▶ **YOUR GOAL**:
Your reply should be one number: how many lines of the material contain the word "Jørgensen".

▶ **DATA SECTION**:
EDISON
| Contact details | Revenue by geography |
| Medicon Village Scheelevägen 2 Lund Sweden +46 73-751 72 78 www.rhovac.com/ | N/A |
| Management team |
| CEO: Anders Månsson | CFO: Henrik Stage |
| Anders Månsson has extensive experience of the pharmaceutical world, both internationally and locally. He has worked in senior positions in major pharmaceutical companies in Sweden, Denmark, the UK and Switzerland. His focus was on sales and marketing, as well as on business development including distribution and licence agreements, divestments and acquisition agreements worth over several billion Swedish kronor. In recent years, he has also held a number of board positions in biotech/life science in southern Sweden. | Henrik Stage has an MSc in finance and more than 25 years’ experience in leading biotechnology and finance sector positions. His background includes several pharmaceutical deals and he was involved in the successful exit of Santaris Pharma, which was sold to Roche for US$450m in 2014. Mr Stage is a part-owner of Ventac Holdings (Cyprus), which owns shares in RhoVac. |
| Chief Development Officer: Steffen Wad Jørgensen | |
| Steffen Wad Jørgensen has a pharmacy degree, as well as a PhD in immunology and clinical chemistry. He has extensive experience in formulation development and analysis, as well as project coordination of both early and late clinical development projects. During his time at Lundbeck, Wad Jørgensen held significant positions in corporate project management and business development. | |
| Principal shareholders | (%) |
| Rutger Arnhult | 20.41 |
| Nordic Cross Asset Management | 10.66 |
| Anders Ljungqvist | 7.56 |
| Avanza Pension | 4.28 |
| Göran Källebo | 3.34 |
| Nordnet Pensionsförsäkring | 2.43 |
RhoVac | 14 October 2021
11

--

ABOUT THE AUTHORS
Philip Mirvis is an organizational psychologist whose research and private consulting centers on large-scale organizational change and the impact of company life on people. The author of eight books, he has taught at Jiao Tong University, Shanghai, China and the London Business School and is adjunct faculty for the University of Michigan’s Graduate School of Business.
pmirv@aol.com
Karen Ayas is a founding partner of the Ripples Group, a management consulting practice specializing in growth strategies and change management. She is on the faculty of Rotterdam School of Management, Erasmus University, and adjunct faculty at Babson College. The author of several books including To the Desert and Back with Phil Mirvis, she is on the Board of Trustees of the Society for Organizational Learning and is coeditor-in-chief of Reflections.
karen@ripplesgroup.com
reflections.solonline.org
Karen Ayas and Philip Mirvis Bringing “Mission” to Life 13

▶ **YOUR RESPONSE**:
2